Warfarin, which is an anticoagulant drug, is widely used for prevention of thrombosis and thromboembolism. The JGES guidelines recommend the continuation of warfarin in patients with PT-INR levels between the therapeutic ranges [17]. In western countries, the recommended target level for PT-INR levels is between 2.0 and 3.0 [24, 25]. Yuki et al. [26] found in their prospective observational study that bleeding risk did not increase due to anticoagulant usage. The previously recorded mean PT-INR levels of Japanese patients using warfarin were 1.99 ±0.24 [27]. Fujita et al. [20] similarly reported a mean PT-INR level of 1.77 ±0.67 in their retrospective observational study.
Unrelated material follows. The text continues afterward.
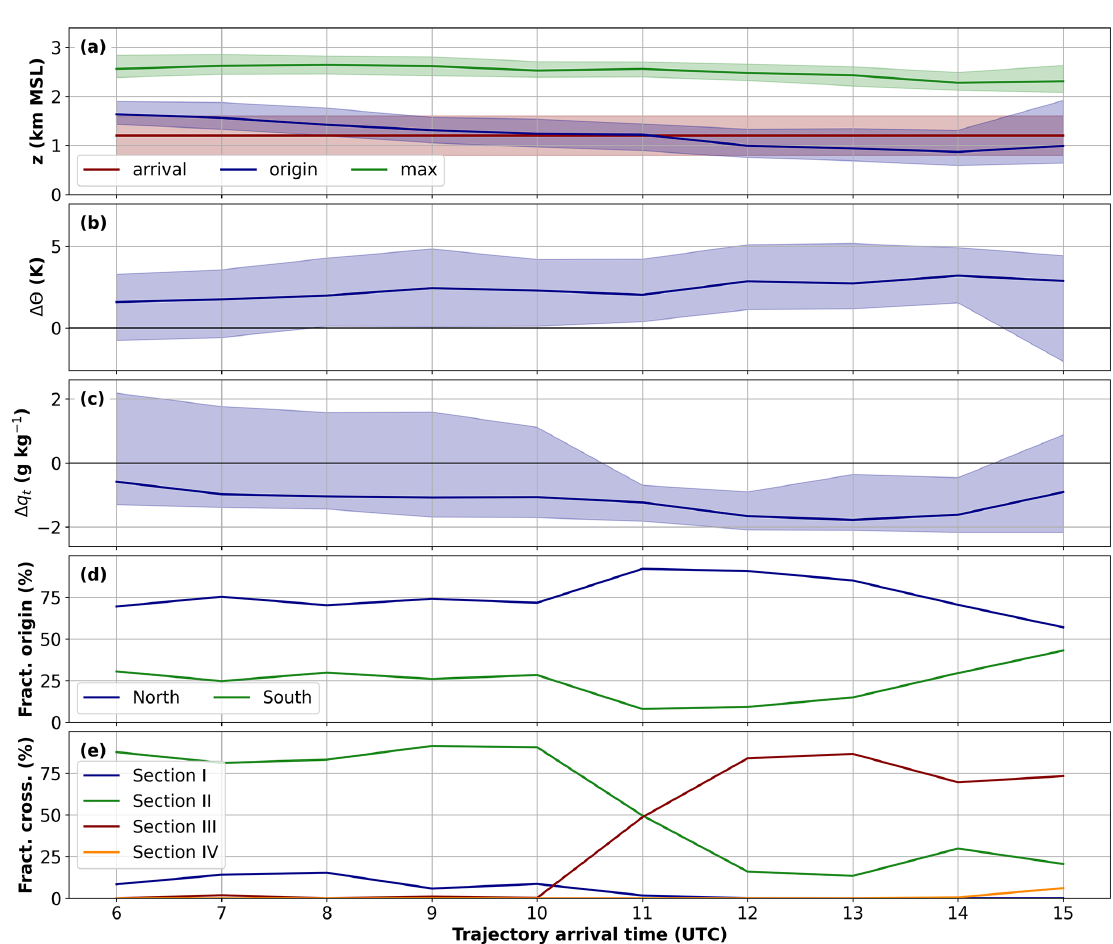
Figure 10. Temporal evolution of trajectory properties for trajectories arriving in Innsbruck from 06:00 to 15:00UTC on 29 October 2017 between 700 and 1700ma.m.s.l. Upstream conditions are averages between 5 and 6h before the arrival in Innsbruck. (a) Upstream trajectory height (blue), maximum trajectory height (green), and trajectory arrival height in Innsbruck. The distribution of the arrival height in Innsbruck is indicated in red. Difference in (b) potential temperature and (c) total water content between the upstream condition and at the arrival in Innsbruck. The median in (a) – (c) is indicated by a thick line and the range between the 10th and 90th percentile as color shading. (d) Fraction of trajectories starting either north (blue) or south (green) of 47.2 ◦ N. (e) Fraction of trajectories crossing the Inn Valley boundary at four different sections as defined in Sect.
In the present study the mean PT-INR level of patients using warfarin was found to be 1.37 ±0.24. In line with the recommendations of the JGES guidelines, patients using warfarin must be considered primarily as high-risk cases [19]. In fact, in the present study, bleeding was noted in a case with an INR level of 1.32 in the “stopped taking antithrombotic drugs” group.

There is only limited information in the literature about PPI usage among patients taking antithrombotics during biopsy. Ara et al. [15] showed in their prospective study that bleeding risk is not decreased by PPI usage. Similarly, no statistically significant difference was found between the two groups “using PPI” and “not using PPI” in this study.

The limitations of the study were its single-centre design, its failure to include invasive and high-risk procedures such as polypectomy and EMR, and the low ratio of usage of new antithrombotic drugs, primarily direct oral anticoagulants, in the study.


This prospective observational study has shown that performing an endoscopic biopsy without cessation of antithrombotic drugs does not increase bleeding risk. Low-risk procedures such as endoscopic mucosal biopsies can be performed confidently by experienced endoscopists. Large-scale studies are needed to evaluate the effects on bleeding risk of procedures with higher risks and use of newly available antithrombotics.

Conflict of interest

The authors declare no conflict of interest.